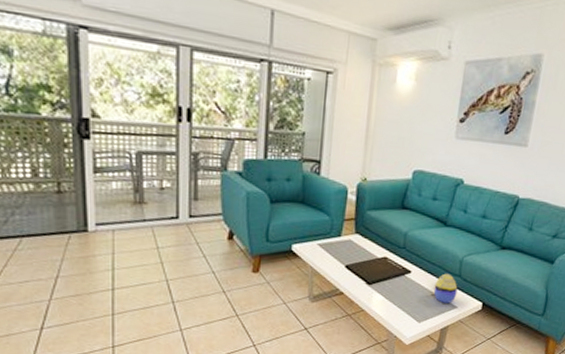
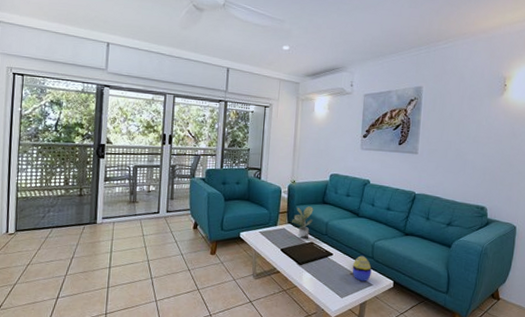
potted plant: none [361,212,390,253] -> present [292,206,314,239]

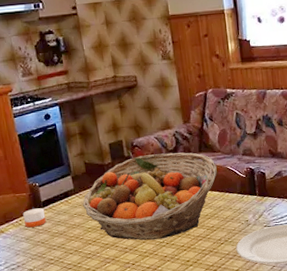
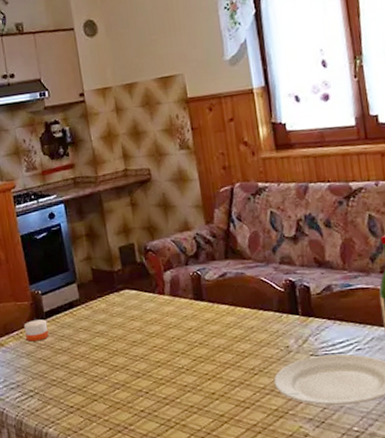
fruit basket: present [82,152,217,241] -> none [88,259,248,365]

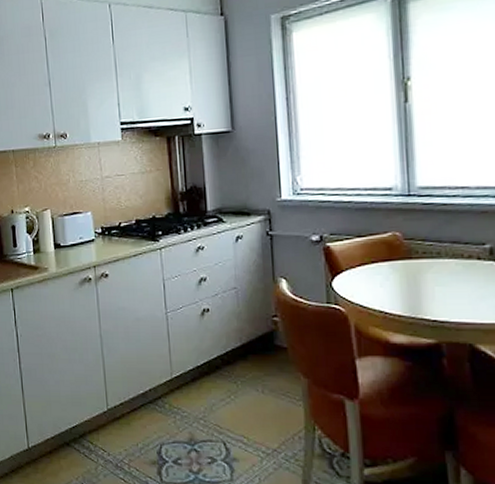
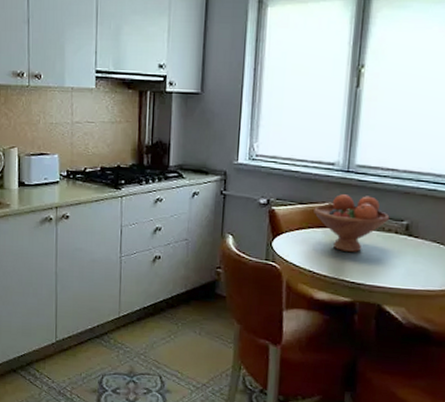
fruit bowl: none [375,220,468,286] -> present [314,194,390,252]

→ **Work required**:
Print only the lines running from the one containing "fruit basket: present" to the end of the data above, exactly; include no pictures.

→ **Answer to the problem**:
fruit basket: present [82,152,217,241] -> none [88,259,248,365]

fruit bowl: none [375,220,468,286] -> present [314,194,390,252]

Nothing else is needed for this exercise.